▶ **Exercícios**:
a. Extraia do texto sobre Mário Soares, sem qualquer alteração, o trecho que se inicia com as palavras que contêm "Ficaram amigos em" e se fecha com "da entrevista surge.".
b. Reescreva de forma mais breve o parágrafo do texto sobre Mário Soares que começa por "Ficaram amigos em Bruxelas", conservando os factos principais.
c. Prossiga o texto sobre Mário Soares a partir do ponto em que termina.

▶ **Excerto do documento**:
"Se o Soarismo acabar, o Partido Socialista também acaba"

7 dez 2024, 20:49

Ficaram amigos em Bruxelas, quando foram ambos deputados europeus. A admiração mútua levou-os a escrever um livro - “Diálogo de Gerações - e a partilharem muitas horas de “conspiração”. Quase sempre sobre o futuro do país. Eis Mário Soares pela memória de um dos seus mais fiéis discípulos: Sérgio Sousa Pinto

Há um silêncio comovente quando a última pergunta da entrevista surge.

- “Quando Mário Soares partiu, o que ficou?”

- “Ficou um sentimento de solidão, pessoal e coletiva. Agora não temos aqui o Dr. Soares, vamos ter de nos desenrascar sozinhos”.

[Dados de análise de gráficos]
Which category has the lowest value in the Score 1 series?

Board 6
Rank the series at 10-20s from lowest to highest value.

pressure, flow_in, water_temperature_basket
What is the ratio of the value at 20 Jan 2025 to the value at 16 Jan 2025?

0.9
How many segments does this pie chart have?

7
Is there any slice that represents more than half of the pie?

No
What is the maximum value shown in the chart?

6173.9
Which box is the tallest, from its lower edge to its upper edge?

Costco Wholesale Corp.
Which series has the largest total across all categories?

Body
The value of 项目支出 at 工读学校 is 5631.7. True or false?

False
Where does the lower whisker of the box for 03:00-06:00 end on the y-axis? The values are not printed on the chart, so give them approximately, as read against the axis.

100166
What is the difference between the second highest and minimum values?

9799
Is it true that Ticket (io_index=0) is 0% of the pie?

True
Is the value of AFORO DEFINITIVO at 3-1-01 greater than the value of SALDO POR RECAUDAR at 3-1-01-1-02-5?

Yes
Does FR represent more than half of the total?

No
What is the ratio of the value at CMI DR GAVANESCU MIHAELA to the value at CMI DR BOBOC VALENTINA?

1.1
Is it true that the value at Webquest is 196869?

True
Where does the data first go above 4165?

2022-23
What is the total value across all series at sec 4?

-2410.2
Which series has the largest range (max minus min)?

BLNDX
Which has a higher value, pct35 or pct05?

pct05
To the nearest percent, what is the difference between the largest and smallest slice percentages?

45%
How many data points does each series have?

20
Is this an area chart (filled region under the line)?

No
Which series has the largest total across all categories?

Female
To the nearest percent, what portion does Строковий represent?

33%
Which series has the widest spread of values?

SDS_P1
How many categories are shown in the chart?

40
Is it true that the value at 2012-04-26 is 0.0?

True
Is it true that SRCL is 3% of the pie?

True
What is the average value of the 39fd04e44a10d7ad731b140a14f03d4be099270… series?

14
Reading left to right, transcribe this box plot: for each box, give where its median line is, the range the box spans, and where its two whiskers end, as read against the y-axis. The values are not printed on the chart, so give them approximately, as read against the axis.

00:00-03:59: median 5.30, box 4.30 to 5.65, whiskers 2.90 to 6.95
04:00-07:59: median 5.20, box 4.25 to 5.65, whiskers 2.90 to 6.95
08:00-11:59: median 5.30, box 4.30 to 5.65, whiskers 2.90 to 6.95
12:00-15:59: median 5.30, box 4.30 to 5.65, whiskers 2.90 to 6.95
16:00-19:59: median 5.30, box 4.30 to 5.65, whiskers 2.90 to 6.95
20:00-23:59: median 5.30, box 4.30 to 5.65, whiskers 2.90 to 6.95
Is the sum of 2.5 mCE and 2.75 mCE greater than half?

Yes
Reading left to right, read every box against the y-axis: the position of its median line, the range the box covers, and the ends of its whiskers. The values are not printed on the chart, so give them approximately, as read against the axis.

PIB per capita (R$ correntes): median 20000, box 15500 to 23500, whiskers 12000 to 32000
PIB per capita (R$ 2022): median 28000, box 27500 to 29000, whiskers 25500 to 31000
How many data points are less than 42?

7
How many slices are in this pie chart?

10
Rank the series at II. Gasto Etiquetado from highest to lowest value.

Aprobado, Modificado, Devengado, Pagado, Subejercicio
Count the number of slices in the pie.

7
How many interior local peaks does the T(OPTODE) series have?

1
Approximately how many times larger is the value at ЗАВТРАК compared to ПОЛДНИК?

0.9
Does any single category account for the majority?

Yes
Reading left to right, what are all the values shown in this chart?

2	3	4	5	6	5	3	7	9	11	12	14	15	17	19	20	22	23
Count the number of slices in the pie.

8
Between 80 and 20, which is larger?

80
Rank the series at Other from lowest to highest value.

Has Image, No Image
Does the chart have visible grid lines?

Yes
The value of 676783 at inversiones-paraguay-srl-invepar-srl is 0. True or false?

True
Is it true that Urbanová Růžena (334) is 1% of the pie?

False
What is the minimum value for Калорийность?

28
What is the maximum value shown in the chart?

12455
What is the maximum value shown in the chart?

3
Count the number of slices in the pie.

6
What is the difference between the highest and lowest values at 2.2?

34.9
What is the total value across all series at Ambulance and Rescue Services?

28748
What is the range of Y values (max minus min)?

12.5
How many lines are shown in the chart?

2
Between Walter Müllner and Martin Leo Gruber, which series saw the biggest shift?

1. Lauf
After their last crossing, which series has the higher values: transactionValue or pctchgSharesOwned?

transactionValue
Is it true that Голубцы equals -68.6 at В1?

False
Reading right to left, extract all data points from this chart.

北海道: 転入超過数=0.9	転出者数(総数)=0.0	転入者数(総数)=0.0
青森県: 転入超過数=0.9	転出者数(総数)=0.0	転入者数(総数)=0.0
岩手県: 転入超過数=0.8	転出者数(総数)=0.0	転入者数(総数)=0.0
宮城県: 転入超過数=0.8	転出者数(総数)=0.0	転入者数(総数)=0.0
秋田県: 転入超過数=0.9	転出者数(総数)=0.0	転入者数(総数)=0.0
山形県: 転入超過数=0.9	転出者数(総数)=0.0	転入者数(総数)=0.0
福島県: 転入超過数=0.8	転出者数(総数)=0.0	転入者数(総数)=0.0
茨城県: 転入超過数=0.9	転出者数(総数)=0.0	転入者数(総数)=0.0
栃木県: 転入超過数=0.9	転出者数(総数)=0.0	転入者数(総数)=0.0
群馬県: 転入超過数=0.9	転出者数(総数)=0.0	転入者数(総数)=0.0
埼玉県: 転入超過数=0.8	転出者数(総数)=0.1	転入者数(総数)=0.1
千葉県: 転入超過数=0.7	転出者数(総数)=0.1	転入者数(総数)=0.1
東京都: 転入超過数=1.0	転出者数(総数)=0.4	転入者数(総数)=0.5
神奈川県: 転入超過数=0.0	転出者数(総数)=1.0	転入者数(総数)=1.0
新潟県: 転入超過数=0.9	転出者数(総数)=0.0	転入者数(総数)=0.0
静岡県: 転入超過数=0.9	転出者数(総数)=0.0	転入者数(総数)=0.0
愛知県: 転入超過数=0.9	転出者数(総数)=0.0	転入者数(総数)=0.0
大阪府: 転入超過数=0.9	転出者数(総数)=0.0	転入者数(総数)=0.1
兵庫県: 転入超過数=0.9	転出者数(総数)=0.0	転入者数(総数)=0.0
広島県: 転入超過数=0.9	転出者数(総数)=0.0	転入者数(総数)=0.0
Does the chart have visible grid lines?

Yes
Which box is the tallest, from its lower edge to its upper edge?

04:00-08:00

▶ **Respostas**:
a.
Ficaram amigos em Bruxelas, quando foram ambos deputados europeus. A admiração mútua levou-os a escrever um livro - “Diálogo de Gerações - e a partilharem muitas horas de “conspiração”. Quase sempre sobre o futuro do país. Eis Mário Soares pela memória de um dos seus mais fiéis discípulos: Sérgio Sousa Pinto

Há um silêncio comovente quando a última pergunta da entrevista surge.

b. Mário Soares e Sérgio Sousa Pinto tornaram-se amigos em Bruxelas, quando ambos eram deputados europeus. Por admiração mútua, escreveram juntos o livro "Diálogo de Gerações" e passaram muitas horas de "conspiração", quase sempre sobre o futuro do país. O texto apresenta Soares pela memória de Sousa Pinto, um dos seus discípulos mais fiéis.

c.
Sérgio Sousa Pinto já terá perdido a conta ao número de vezes que escreveu, discursou, participou em conferências e foi entrevistado sobre Mário Soares. Mas ele parece sempre capaz de encontrar uma nova história, um novo episódio e um novo adjetivo para elevar a memória de um dos homens mais importantes da democracia portuguesa.  A que ele, com quase 50 anos de diferença, chama orgulhosamente amigo.

O passeio pelo jardim - mais uma paixão que ambos partilhavam - de Nafarros, na casa de fim de semana de Soares, que agora pertence ao filho João, não foi inocente. Sérgio Sousa Pinto conhece o nome de cada árvore que ali habita tão bem como proprietário que as mandou plantar. “Isto é uma sequoia da California. Costumava dizer ao Dr. Soares que ela crescia tanto que um dia se via de Lisboa”.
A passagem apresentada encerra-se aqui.